Instrument-Free Point-of-Care Diagnostic for Leishmania Parasites

Diagnostics (Basel). 2024 Dec 5;14(23):2744. doi: 10.3390/diagnostics14232744.

Abstract

Background/objective: Leishmaniasis is the second deadliest parasitic disease in the world, after malaria, with an estimated 1.6 million new cases each year. While cutaneous leishmaniasis can result in permanent scars from lesions after treatment, the mucocutaneous and visceral diseases can result in life-altering and life-threatening complications. Accurate species diagnosis is critical for treatment and follow-up, and while PCR-based diagnostics can provide sensitive parasite detection and species identification, they are slow, expensive, and not suitable for low-resource settings. In this publication, we describe our efforts to develop a simple, affordable, and instrument-free Leishmania DNA diagnostic that can be used in both high-tech settings and the field.
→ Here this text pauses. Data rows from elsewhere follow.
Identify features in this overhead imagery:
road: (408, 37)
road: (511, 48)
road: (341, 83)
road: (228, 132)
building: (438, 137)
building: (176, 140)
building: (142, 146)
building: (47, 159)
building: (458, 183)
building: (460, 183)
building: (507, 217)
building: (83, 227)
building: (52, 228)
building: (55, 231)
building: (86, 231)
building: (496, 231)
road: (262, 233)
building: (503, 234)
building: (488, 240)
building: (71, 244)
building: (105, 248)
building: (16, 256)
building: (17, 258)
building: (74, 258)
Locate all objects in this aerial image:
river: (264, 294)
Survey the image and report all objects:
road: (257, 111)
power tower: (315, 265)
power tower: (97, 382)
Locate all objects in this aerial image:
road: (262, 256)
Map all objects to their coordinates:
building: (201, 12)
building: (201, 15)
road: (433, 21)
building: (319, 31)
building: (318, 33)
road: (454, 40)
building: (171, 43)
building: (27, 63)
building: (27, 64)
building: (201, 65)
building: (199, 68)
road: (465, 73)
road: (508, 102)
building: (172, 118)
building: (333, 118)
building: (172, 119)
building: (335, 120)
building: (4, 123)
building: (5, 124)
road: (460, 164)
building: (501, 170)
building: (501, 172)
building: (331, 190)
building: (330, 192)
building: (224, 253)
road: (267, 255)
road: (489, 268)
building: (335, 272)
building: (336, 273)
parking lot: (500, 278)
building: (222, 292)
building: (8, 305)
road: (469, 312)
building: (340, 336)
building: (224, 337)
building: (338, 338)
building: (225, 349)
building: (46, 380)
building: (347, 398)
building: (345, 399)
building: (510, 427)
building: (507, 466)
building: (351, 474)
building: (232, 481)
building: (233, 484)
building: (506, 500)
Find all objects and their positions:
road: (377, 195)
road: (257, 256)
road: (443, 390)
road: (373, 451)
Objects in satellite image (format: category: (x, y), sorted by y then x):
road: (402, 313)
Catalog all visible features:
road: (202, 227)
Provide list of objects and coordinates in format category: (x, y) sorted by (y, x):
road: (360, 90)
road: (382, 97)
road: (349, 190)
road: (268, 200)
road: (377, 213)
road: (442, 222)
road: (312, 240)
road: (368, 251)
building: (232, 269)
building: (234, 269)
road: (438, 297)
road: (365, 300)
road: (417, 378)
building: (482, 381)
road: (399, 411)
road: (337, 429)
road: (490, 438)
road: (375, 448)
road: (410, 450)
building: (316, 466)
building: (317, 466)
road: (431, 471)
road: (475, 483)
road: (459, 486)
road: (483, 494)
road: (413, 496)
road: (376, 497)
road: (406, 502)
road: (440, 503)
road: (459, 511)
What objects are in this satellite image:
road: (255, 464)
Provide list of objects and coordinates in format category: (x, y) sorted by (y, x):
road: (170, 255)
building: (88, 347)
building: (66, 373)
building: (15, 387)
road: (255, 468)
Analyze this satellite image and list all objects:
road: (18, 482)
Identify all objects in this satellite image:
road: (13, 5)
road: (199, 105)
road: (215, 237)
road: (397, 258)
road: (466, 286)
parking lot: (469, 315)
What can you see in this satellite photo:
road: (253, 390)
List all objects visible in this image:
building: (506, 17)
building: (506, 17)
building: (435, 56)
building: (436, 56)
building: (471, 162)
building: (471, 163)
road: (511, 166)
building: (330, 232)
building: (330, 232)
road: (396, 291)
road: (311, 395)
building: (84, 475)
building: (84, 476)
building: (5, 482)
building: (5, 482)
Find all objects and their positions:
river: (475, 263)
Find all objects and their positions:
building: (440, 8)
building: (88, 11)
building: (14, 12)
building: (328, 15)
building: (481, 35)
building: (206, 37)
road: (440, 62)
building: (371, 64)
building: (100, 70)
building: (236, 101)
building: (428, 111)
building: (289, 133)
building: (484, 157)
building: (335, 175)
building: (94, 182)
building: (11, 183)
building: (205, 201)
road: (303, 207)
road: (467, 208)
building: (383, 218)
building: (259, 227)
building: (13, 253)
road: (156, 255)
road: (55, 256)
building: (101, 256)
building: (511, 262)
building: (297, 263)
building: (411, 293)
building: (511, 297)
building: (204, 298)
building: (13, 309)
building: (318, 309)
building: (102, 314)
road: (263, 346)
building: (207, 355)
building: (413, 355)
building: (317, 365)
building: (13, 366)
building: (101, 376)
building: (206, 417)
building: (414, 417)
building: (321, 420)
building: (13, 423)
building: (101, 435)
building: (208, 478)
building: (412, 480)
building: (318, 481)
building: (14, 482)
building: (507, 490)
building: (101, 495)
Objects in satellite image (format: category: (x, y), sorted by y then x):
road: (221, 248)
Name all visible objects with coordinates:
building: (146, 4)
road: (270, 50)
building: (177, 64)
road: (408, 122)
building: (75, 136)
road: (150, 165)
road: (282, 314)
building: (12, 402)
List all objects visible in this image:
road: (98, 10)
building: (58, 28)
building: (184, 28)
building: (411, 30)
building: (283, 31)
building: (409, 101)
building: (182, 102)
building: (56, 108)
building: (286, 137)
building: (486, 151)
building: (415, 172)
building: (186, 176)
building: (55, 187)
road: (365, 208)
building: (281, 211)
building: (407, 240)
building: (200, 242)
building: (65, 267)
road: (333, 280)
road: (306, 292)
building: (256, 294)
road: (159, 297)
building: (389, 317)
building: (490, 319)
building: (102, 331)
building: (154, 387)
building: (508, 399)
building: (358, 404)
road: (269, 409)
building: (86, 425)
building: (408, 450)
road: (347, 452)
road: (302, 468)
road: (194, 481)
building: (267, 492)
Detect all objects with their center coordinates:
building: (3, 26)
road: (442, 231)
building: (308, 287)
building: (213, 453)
Methods: Computational biology was utilized to design region-targeted RPA oligos and the corresponding CRISPR guides for the detection of all Leishmania species as well as the specific identification of L. (V.) panamensis as a predictor of mucocutaneous disease. Then, we executed systematic approaches for parasite lysis, RPA amplification of DNA, and fluorescent CRISPR crRNA detection.

Results: We have demonstrated the ability to detect single-digit parasites without compromising the specificity in identifying single species as the proof of concept for a point-of-care diagnostic. Individual assays were carried out in succession, culminating in an unquenched fluorescent signal quantifiable over negative control.

Conclusions: The described work is the foundation which will be implemented into a three-track [all Leishmania, mucocutaneous or visceral only, and a human positive control] assay that we plan to utilize in a Funnel Adapted Sensing Tube (FAST) single use, instrument-free, and affordable diagnostic.

Keywords: instrument-free; leishmaniasis; neglected tropical disease; point-of-care diagnostics.

Grants and funding

This project was funded, in part, by the NIH SBIR Phase I contract 75N93023C00056.